Blue and orange watercolor shows a fragmented survivor among city ruins, documents, and a clock.

The part of the story that delights the inner petty civil servant in me is what happened afterwards. For decades Yamaguchi experienced radiation sickness, loss, and the slow arithmetic of injury, while also negotiating the peculiar art of official recognition. It took until 2009 for the Japanese government formally to acknowledge him as a 'double hibakusha'-a person exposed to both bombs-because nothing says moral victory like a bureaucratic stamp.

He became an outspoken witness against nuclear weapons, which is entirely sensible for someone whose life reads like a double-entry ledger of catastrophe.

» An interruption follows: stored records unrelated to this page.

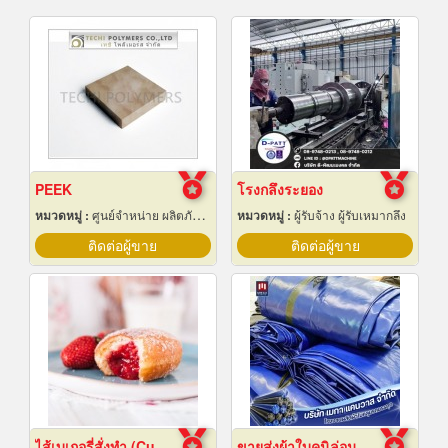
PEEK
โรงกลึงระยอง
หมวดหมู่ :
ศูนย์จำหน่าย ผลิตภัณฑ์พลาสติกชนิดแท่ง ท่อ แผ่นและสาย
หมวดหมู่ :
ผู้รับจ้าง ผู้รับเหมากลึง
ติดต่อผู้ขาย
ติดต่อผู้ขาย
ไส้เบเกอรี่สั่งทำ (Custom bakery fillings)
ขายส่งผ้าใบคูนิล่อนยกม้วนราคาส่ง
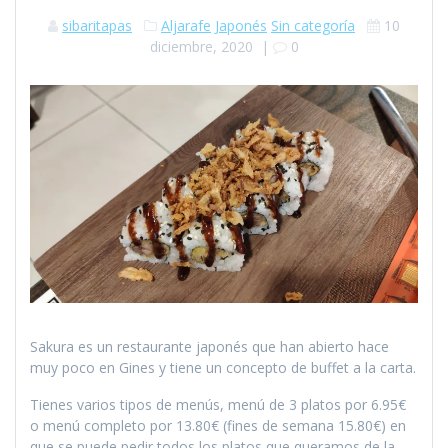
sibaritapas
Aljarafe
Japonés
Sin categoría
10
diciembre, 2020
|
0
Sakura es un restaurante japonés que han abierto hace
muy poco en Gines y tiene un concepto de buffet a la carta.
Tienes varios tipos de menús, menú de 3 platos por 6.95€
o menú completo por 13.80€ (fines de semana 15.80€) en
que se puede pedir todos los platos que queramos de la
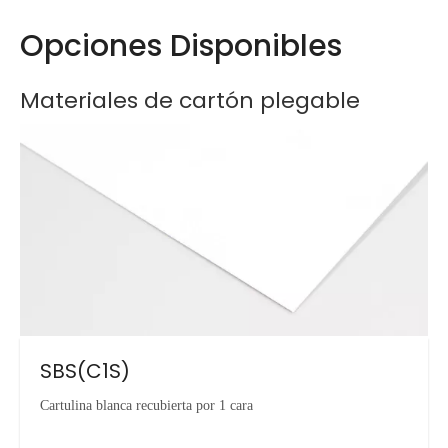
Opciones Disponibles
Materiales de cartón plegable
SBS(C1S)
Cartulina blanca recubierta por 1 cara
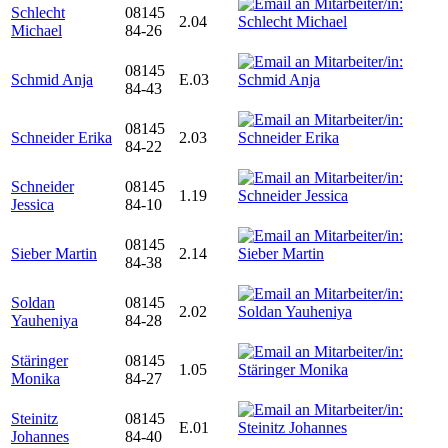
Schlecht
08145
2.04
Michael
84-26
08145
Schmid Anja
E.03
84-43
08145
Schneider Erika
2.03
84-22
Schneider
08145
1.19
Jessica
84-10
08145
Sieber Martin
2.14
84-38
Soldan
08145
2.02
Yauheniya
84-28
Stäringer
08145
1.05
Monika
84-27
Steinitz
08145
E.01
Johannes
84-40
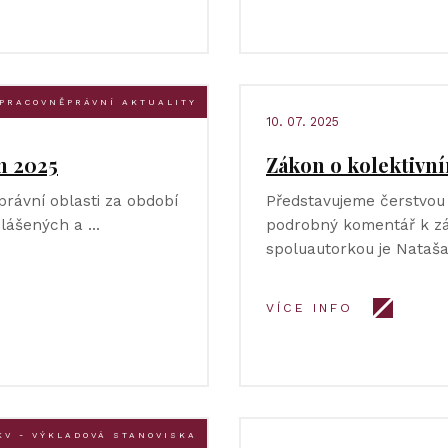
PRACOVNĚPRÁVNÍ AKTUALITY
10. 07. 2025
n 2025
Zákon o kolektivn
právní oblasti za období
Představujeme čerstvou 
yhlášených a …
podrobný komentář k zá
spoluautorkou je Nataša
VÍCE INFO
KV - VÝKLADOVÁ STANOVISKA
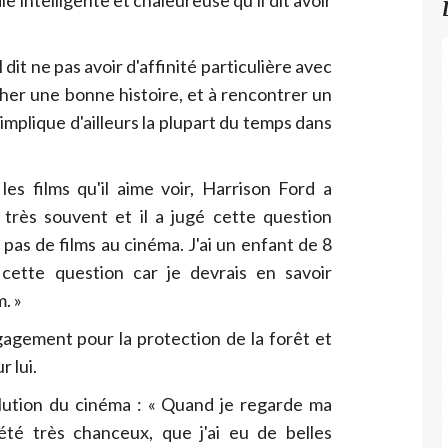
 dit ne pas avoir d'affinité particulière avec
cher une bonne histoire, et à rencontrer un
s'implique d'ailleurs la plupart du temps dans
es films qu'il aime voir, Harrison Ford a
 très souvent et il a jugé cette question
 pas de films au cinéma. J'ai un enfant de 8
cette question car je devrais en savoir
m. »
gagement pour la protection de la forêt et
 lui.
olution du cinéma : « Quand je regarde ma
 été très chanceux, que j'ai eu de belles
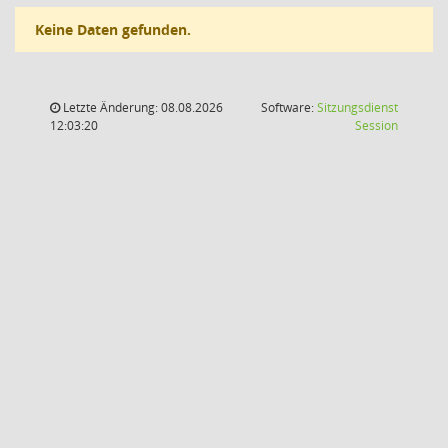
Keine Daten gefunden.
Letzte Änderung: 08.08.2026
Software:
Sitzungsdienst
(Wird in
12:03:20
Session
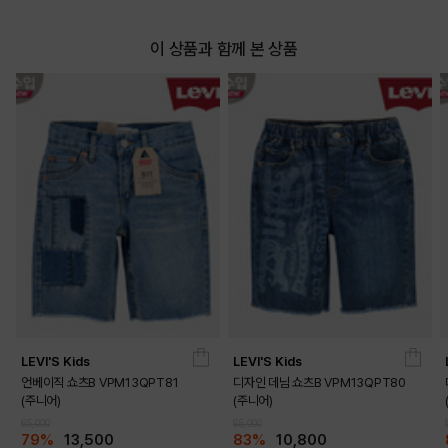
이 상품과 함께 본 상품
LEVI'S Kids
LEVI'S Kids
언베이직 쇼츠B VPM13QPT81
디자인 데님 쇼츠B VPM13QPT80
(주니어)
(주니어)
65,000
65,000
79%
13,500
83%
10,800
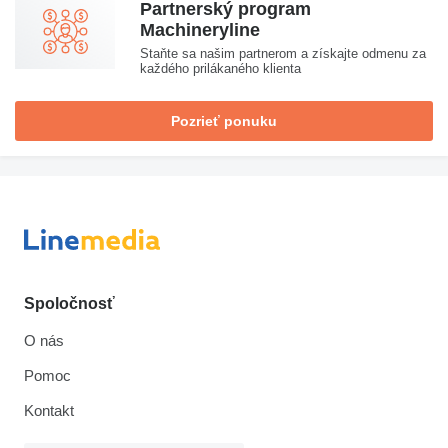
Partnerský program
Machineryline
Staňte sa našim partnerom a získajte odmenu za
každého prilákaného klienta
Pozrieť ponuku
Spoločnosť
O nás
Pomoc
Kontakt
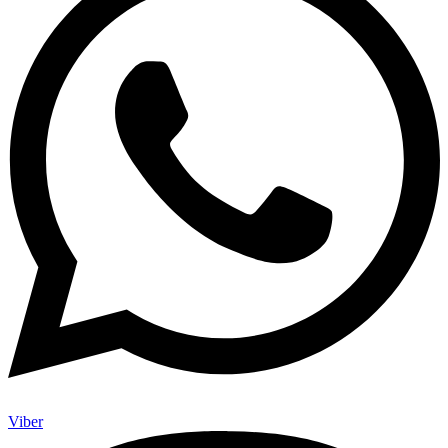
Viber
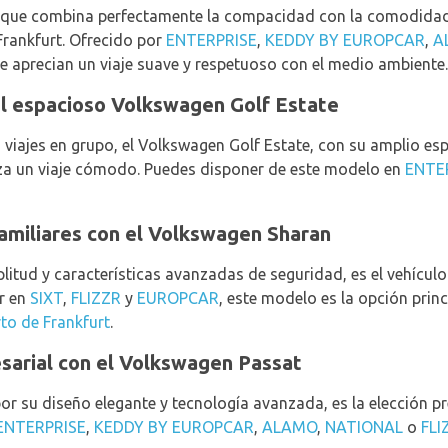
 que combina perfectamente la compacidad con la comodidad,
 Frankfurt. Ofrecido por
ENTERPRISE
,
KEDDY BY EUROPCAR
,
A
que aprecian un viaje suave y respetuoso con el medio ambiente.
el espacioso Volkswagen Golf Estate
 viajes en grupo, el Volkswagen Golf Estate, con su amplio esp
za un viaje cómodo. Puedes disponer de este modelo en
ENTE
amiliares con el Volkswagen Sharan
itud y características avanzadas de seguridad, es el vehículo
ar en
SIXT
,
FLIZZR
y
EUROPCAR
, este modelo es la opción princ
to de Frankfurt
.
sarial con el Volkswagen Passat
r su diseño elegante y tecnología avanzada, es la elección pre
ENTERPRISE
,
KEDDY BY EUROPCAR
,
ALAMO
,
NATIONAL
o
FLI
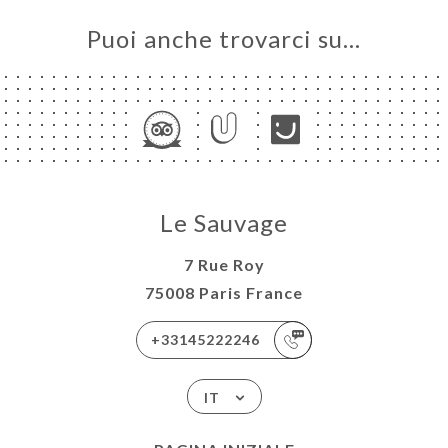
Puoi anche trovarci su…
Le Sauvage
7 Rue Roy
75008 Paris France
+33145222246
IT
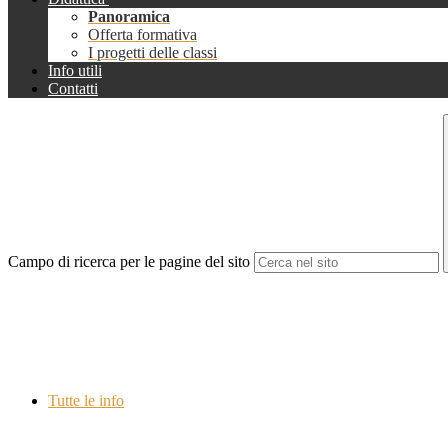
Panoramica
Offerta formativa
I progetti delle classi
Info utili
Contatti
Campo di ricerca per le pagine del sito
Tutte le info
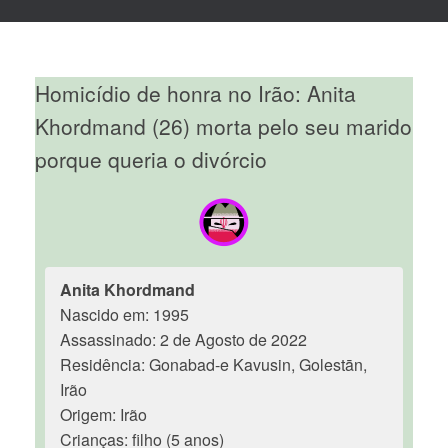
Homicídio de honra no Irão: Anita
Khordmand (26) morta pelo seu marido
porque queria o divórcio
Anita Khordmand
Nascido em: 1995
Assassinado: 2 de Agosto de 2022
Residência: Gonabad-e Kavusin, Golestān,
Irão
Origem: Irão
Crianças: filho (5 anos)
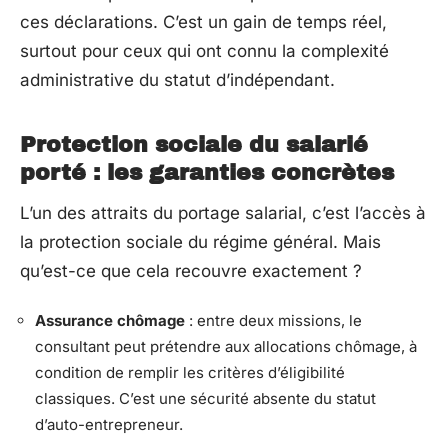
ces déclarations. C’est un gain de temps réel,
surtout pour ceux qui ont connu la complexité
administrative du statut d’indépendant.
Protection sociale du salarié
porté : les garanties concrètes
L’un des attraits du portage salarial, c’est l’accès à
la protection sociale du régime général. Mais
qu’est-ce que cela recouvre exactement ?
Assurance chômage
: entre deux missions, le
consultant peut prétendre aux allocations chômage, à
condition de remplir les critères d’éligibilité
classiques. C’est une sécurité absente du statut
d’auto-entrepreneur.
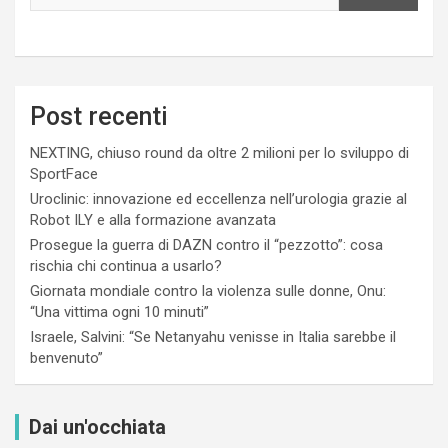
Post recenti
NEXTING, chiuso round da oltre 2 milioni per lo sviluppo di
SportFace
Uroclinic: innovazione ed eccellenza nell’urologia grazie al
Robot ILY e alla formazione avanzata
Prosegue la guerra di DAZN contro il “pezzotto”: cosa
rischia chi continua a usarlo?
Giornata mondiale contro la violenza sulle donne, Onu:
“Una vittima ogni 10 minuti”
Israele, Salvini: “Se Netanyahu venisse in Italia sarebbe il
benvenuto”
Dai un'occhiata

He spoke, he campaigned, he insisted that the world remember not only the physics but the human paperwork: scars, hospital notes, hospital bills, neighbours who did not come home.

There is a strange, cruel humour in Yamaguchi's tale that I suspect would have landed poorly at the Ministry of Public Relations: he survived two of the most catastrophic events of the twentieth century and then had to prove, in triplicate and on a good day, that he really did. He died in 2010, having outlived the bombs' initial blast and the slow administrative reluctance to believe it, which, if nothing else, is the sort of stubbornness every surviving voter should admire.